Task directions: Check each line of the data, and copy those where "will" appears.

[Extracted data entries]
"""

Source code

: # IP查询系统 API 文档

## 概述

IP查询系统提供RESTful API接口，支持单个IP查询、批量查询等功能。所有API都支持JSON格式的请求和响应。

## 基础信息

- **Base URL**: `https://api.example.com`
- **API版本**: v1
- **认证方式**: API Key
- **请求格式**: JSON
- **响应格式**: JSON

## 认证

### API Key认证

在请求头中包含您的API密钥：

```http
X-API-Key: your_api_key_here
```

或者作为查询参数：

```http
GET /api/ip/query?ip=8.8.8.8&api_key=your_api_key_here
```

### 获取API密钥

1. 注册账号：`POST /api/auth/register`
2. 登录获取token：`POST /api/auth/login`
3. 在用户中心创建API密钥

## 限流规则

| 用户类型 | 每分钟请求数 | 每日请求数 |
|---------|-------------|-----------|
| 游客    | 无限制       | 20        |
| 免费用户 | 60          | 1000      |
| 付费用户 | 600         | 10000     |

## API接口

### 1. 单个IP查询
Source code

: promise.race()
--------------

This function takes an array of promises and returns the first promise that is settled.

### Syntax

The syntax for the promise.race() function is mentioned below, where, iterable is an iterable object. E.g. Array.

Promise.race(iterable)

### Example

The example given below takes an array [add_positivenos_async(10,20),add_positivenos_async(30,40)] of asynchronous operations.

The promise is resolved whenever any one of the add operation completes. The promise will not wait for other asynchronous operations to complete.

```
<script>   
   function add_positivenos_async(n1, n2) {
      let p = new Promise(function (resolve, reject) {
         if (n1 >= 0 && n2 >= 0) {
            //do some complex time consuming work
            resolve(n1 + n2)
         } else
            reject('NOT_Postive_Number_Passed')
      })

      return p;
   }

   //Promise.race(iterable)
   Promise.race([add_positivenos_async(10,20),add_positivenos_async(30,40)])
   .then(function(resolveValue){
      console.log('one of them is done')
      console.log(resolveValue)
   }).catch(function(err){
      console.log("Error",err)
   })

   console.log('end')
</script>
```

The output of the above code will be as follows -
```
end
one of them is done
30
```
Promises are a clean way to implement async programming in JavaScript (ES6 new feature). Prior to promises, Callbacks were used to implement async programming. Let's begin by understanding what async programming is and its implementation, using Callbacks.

"""

Solution to this problem:
The promise is resolved whenever any one of the add operation completes. The promise will not wait for other asynchronous operations to complete.
The output of the above code will be as follows -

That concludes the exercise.